Norway funding - Cochrane statement 2020 https://www.cochrane.org/about-us/our-funders-and-partners puts the Norwegian Agency for Development Cooperation (Norad)) in the £100k>£500k per annum band with no other Norwegian source mentioned. Perhaps Norad had a time limited funding for Cochrane Norway related to international public health (vaccine uptake ? Covid ?) and so there was a co-operative arrangement with NIPH ? If the Norad grant has expired and the project has closed maybe CN simply became homeless ?
I see Cochrane as slipping rapidly down the plughole.

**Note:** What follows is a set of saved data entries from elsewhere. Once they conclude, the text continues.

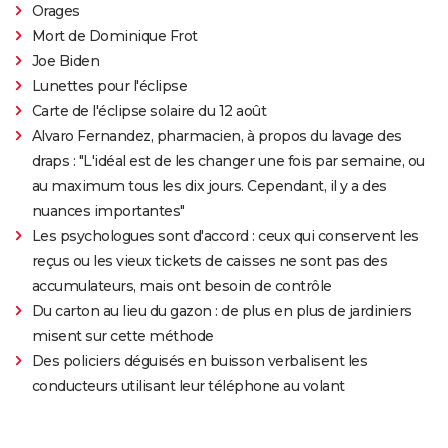
Orages
Mort de Dominique Frot
Joe Biden
Lunettes pour l'éclipse
Carte de l'éclipse solaire du 12 août
Alvaro Fernandez, pharmacien, à propos du lavage des
draps : "L'idéal est de les changer une fois par semaine, ou
au maximum tous les dix jours. Cependant, il y a des
nuances importantes"
Les psychologues sont d'accord : ceux qui conservent les
reçus ou les vieux tickets de caisses ne sont pas des
accumulateurs, mais ont besoin de contrôle
Du carton au lieu du gazon : de plus en plus de jardiniers
misent sur cette méthode
Des policiers déguisés en buisson verbalisent les
conducteurs utilisant leur téléphone au volant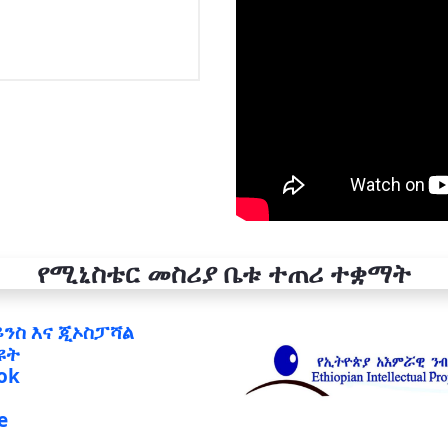
የሚኒስቴር መስሪያ ቤቱ ተጠሪ ተቋማት
ይንስ እና ጂኦስፓሻል
ዩት
ok
e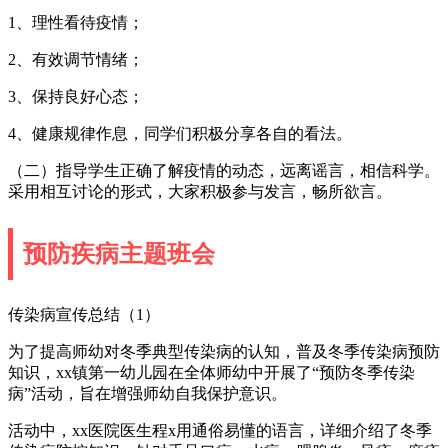
1、理性看待疫情；
2、有效调节情绪；
3、保持良好心态；
4、健康规律作息，同学们积极分享各自的看法。
（二）指导学生正确了解疫情的动态，远离谣言，相信科学。
采用相互讨论的形式，大家积极参与发言，畅所欲言。
预防疾病主题班会
传染病宣传总结（1）
为了提高师幼对冬季典型传染病的认知，普及冬季传染病预防
知识，xx镇第一幼儿园在全体师幼中开展了“预防冬季传染
病”活动，旨在增强师幼自我保护意识。
活动中，xx医院医生程x用通俗易懂的语言，详细介绍了冬季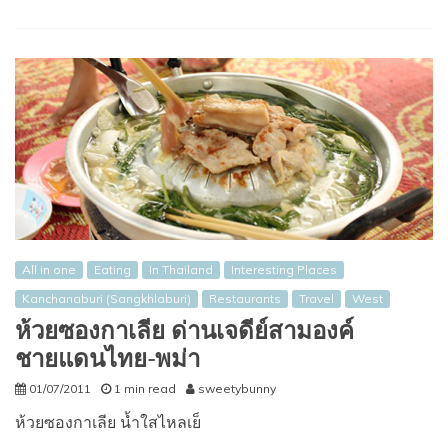
All in one
Eating
In Thailand
Interesting Places
Kanchanaburi (Sangkhlaburi)
Restaurants
Travel
West
ห้วยซองกาเลีย ด่านเจดีย์สามองค์
ชายแดนไทย-พม่า
01/07/2011
1 min read
sweetybunny
ห้วยซองกาเลีย น้ำใสไหลเย็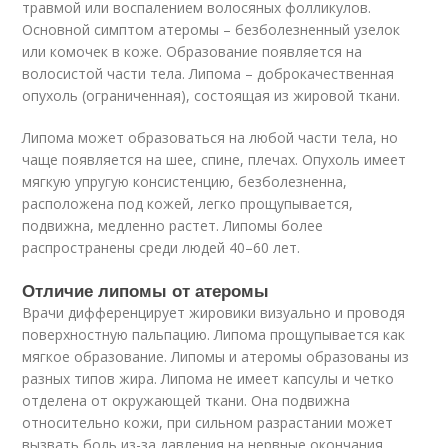
травмой или воспалением волосяных фолликулов.
Основной симптом атеромы – безболезненный узелок
или комочек в коже. Образование появляется на
волосистой части тела. Липома – доброкачественная
опухоль (ограниченная), состоящая из жировой ткани.
Липома может образоваться на любой части тела, но
чаще появляется на шее, спине, плечах. Опухоль имеет
мягкую упругую консистенцию, безболезненна,
расположена под кожей, легко прощупывается,
подвижна, медленно растет. Липомы более
распространены среди людей 40–60 лет.
Отличие липомы от атеромы
Врачи дифференцирует жировики визуально и проводя
поверхностную пальпацию. Липома прощупывается как
мягкое образование. Липомы и атеромы образованы из
разных типов жира. Липома не имеет капсулы и четко
отделена от окружающей ткани. Она подвижна
относительно кожи, при сильном разрастании может
вызвать боль из-за давления на нервные окончания.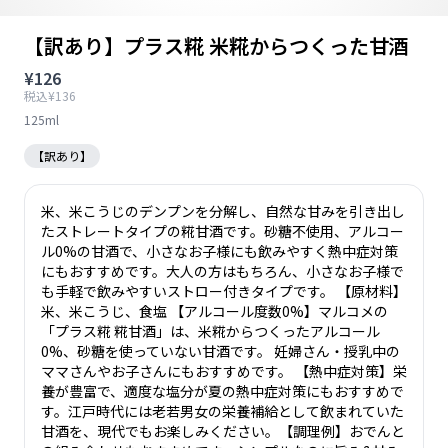
【訳あり】プラス糀 米糀からつくった甘酒
¥126
税込¥136
125ml
【訳あり】
米、米こうじのデンプンを分解し、自然な甘みを引き出し
たストレートタイプの糀甘酒です。砂糖不使用、アルコー
ル0%の甘酒で、小さなお子様にも飲みやすく熱中症対策
にもおすすめです。大人の方はもちろん、小さなお子様で
も手軽で飲みやすいストロー付きタイプです。 【原材料】
米、米こうじ、食塩 【アルコール度数0%】マルコメの
「プラス糀 糀甘酒」は、米糀からつくったアルコール
0%、砂糖を使っていない甘酒です。 妊婦さん・授乳中の
ママさんやお子さんにもおすすめです。 【熱中症対策】栄
養が豊富で、適度な塩分が夏の熱中症対策にもおすすめで
す。江戸時代には老若男女の栄養補給として飲まれていた
甘酒を、現代でもお楽しみください。【調理例】おでんと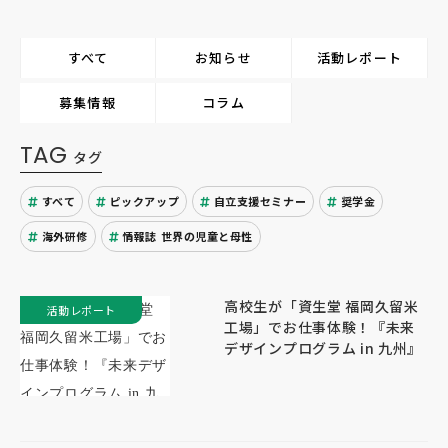
すべて
お知らせ
活動レポート
募集情報
コラム
TAG
タグ
すべて
ピックアップ
自立支援セミナー
奨学金
海外研修
情報誌 世界の児童と母性
高校生が「資生堂 福岡久留米
活動レポート
工場」でお仕事体験！『未来
デザインプログラム in 九州』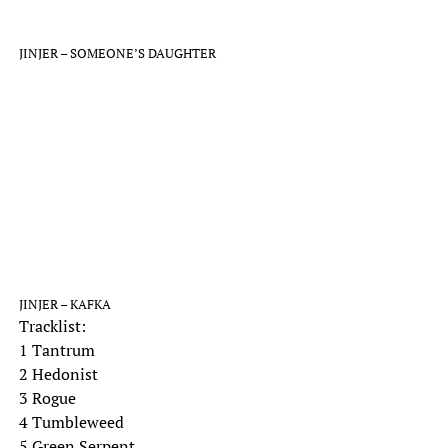
JINJER – SOMEONE’S DAUGHTER
JINJER – KAFKA
Tracklist:
1 Tantrum
2 Hedonist
3 Rogue
4 Tumbleweed
5 Green Serpent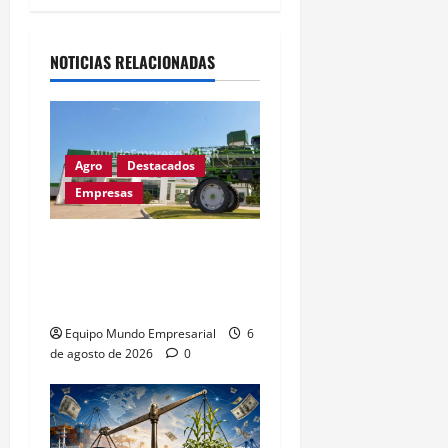
Alternative:
NOTICIAS RELACIONADAS
Agro
Destacados
Empresas
Metalfor recorta 225
empleos por caída del
60% en ventas
Equipo Mundo Empresarial
6
de agosto de 2026
0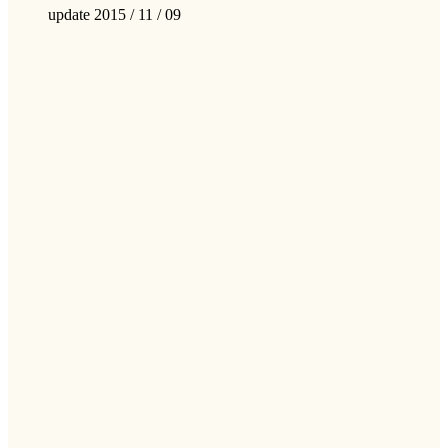
update 2015 / 11 / 09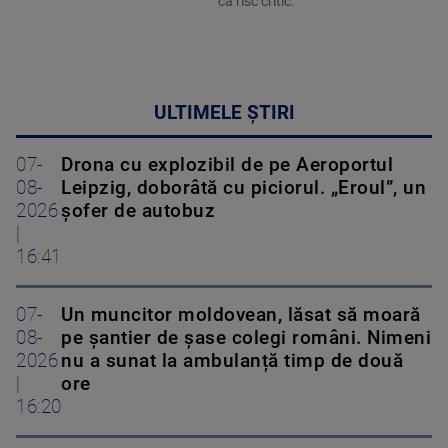
ca risc critic.
ULTIMELE ȘTIRI
07-
Drona cu explozibil de pe Aeroportul
08-
Leipzig, doborâtă cu piciorul. „Eroul”, un
2026
șofer de autobuz
|
16:41
07-
Un muncitor moldovean, lăsat să moară
08-
pe șantier de șase colegi români. Nimeni
2026
nu a sunat la ambulanță timp de două
|
ore
16:20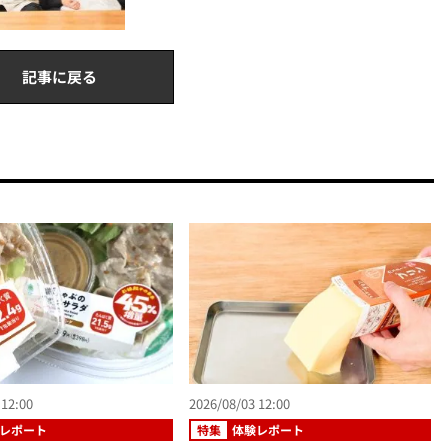
記事に戻る
 12:00
2026/08/03 12:00
レポート
特集
体験レポート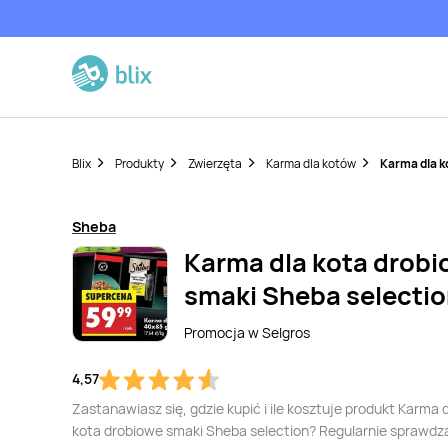
Blix
Produkty
Zwierzęta
Karma dla kotów
Karma dla k
Sheba
Karma dla kota drob
smaki Sheba selecti
Promocja w
Selgros
4,57
Zastanawiasz się, gdzie kupić i ile kosztuje produkt Karma 
kota drobiowe smaki Sheba selection? Regularnie sprawdz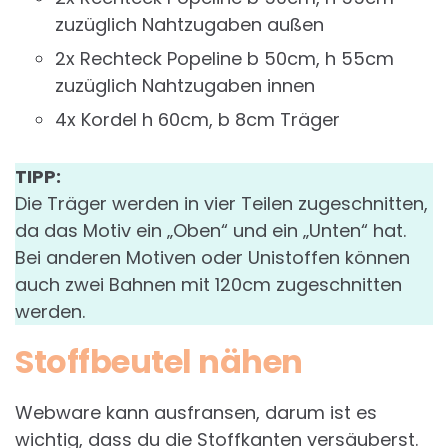
zuzüglich Nahtzugaben außen
2x Rechteck Popeline b 50cm, h 55cm
zuzüglich Nahtzugaben innen
4x Kordel h 60cm, b 8cm Träger
TIPP:
Die Träger werden in vier Teilen zugeschnitten,
da das Motiv ein „Oben“ und ein „Unten“ hat.
Bei anderen Motiven oder Unistoffen können
auch zwei Bahnen mit 120cm zugeschnitten
werden.
Stoffbeutel nähen
Webware kann ausfransen, darum ist es
wichtig, dass du die Stoffkanten versäuberst.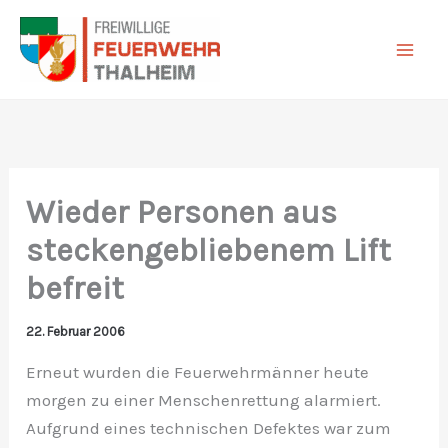
Zum
Inhalt
springen
Wieder Personen aus
steckengebliebenem Lift
befreit
22. Februar 2006
Erneut wurden die Feuerwehrmänner heute
morgen zu einer Menschenrettung alarmiert.
Aufgrund eines technischen Defektes war zum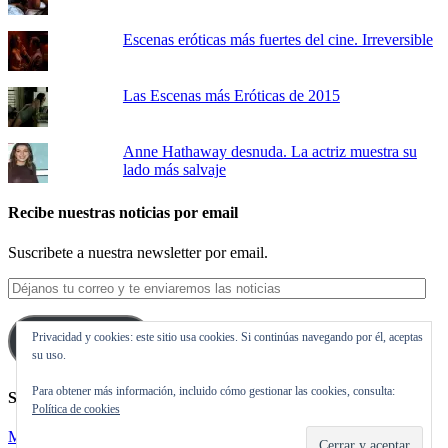
Escenas eróticas más fuertes del cine. Irreversible
Las Escenas más Eróticas de 2015
Anne Hathaway desnuda. La actriz muestra su
lado más salvaje
Recibe nuestras noticias por email
Suscribete a nuestra newsletter por email.
Déjanos
tu
correo
Privacidad y cookies: este sitio usa cookies. Si continúas navegando por él, aceptas
y
Suscribirse
su uso.
te
enviaremos
Para obtener más información, incluido cómo gestionar las cookies, consulta:
las
Síguenos en Twitter
Política de cookies
noticias
Mis tuits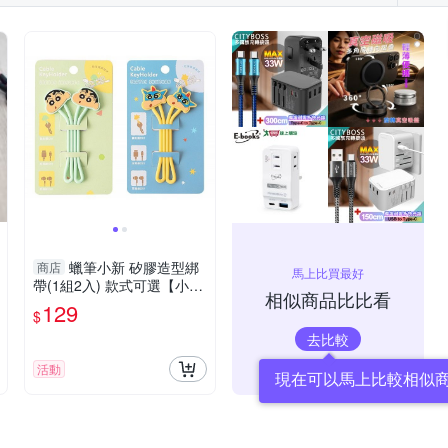
蠟筆小新 矽膠造型綁
商店
馬上比買最好
帶(1組2入) 款式可選【小三
相似商品比比看
美日】
129
$
去比較
活動
現在可以馬上比較相似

There have been lots of reasons but I wouldn't be surprised if this particular move indicated a specific lack of confidence of the Norwegian government in activities at the Health Institute.
So Cochrane Norway have to go to where there's money and University of Western Norway has offered it...in exchange for the "kudos" that Cochrane brings??!! They must be aware of the kerfuffle over the Exercise review...or maybe they aren't. Claire Glenton is the only person moving from NIPH to the new host.
I get the impression that the new place is more an institution wanting to be a university than an established one. So it looks bit like beggars can't be choosers for Cochrane Norway. Maybe the other NIPH people see it as too much of a step down to get involved. I wonder if Flottorp's vociferous support for Sharpe et al and co-authoring of wingeing papers reflected a realisation that her position was under threat.
I'm not sure what høyskoler are called in English, they are institutions of higher education, but are supposedly more practical rather than "academic". Though the difference between a bachelor at a høyskole and a university can be as little as the inclusion of ex.phil. at the universities. Anyway, many høyskoler in Norway have become or want to become universities. They are still established institutions.
It’s most likely due to budget cuts at FHI. They got added funds during the initial covid-years, and had a huge role at the time. This must have led them to inflate their organization, because the budget cuts are more like going back to about the amounts they used to get. This had led to letting people go, cutting the free access to science databases, and now not hosting Cochrane Norway anymore. It’s very interesting, what will happen now? The authors will still own the review, but will they be under the same guardian wings of cochrane norways leader as they’ve been used to…? Will this do something with the influence some people have gotten used to have, behind closed doors? The new home is HVL, and this is an probably a good choice as they have a uniqe master program for ‘knowledge based practices’, and have a focus on science/knowledge summaries in their profile. It’s a situation of you scratch my back, i’ll scratch yours still, as it’s surely a big deal to HVL and makes their position stronger. And Cochrane needs someone willing to fund.